--- DATA FOR THE TASK ---
━━━━━━━━━━━━━━━━
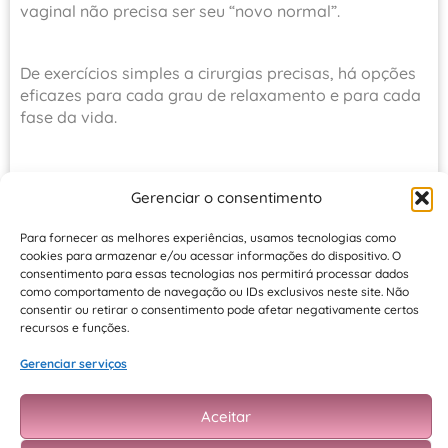
vaginal não precisa ser seu “novo normal”.
De exercícios simples a cirurgias precisas, há opções
eficazes para cada grau de relaxamento e para cada
fase da vida.
O passo essencial é procurar um profissional de
Gerenciar o consentimento
confiança
, discutir expectativas e escolher a
abordagem que combine resultados, segurança e
Para fornecer as melhores experiências, usamos tecnologias como
bem-estar emocional.
cookies para armazenar e/ou acessar informações do dispositivo. O
consentimento para essas tecnologias nos permitirá processar dados
como comportamento de navegação ou IDs exclusivos neste site. Não
Lembre-se: ao cuidar da saúde íntima, você fortalece
consentir ou retirar o consentimento pode afetar negativamente certos
não apenas músculos e colágeno, mas também
recursos e funções.
autoestima e prazer, pilares de uma vida sexual plena
Gerenciar serviços
e feliz.
Aceitar
Você merece sentir-se bem em seu próprio corpo.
━━━━━━━━━━━━━━━━
--- TASK GOAL ---
All lines of the records above that carry the word "Gerenciar" should be listed.

--- EXPECTED ANSWER ---
Gerenciar o consentimento
Gerenciar serviços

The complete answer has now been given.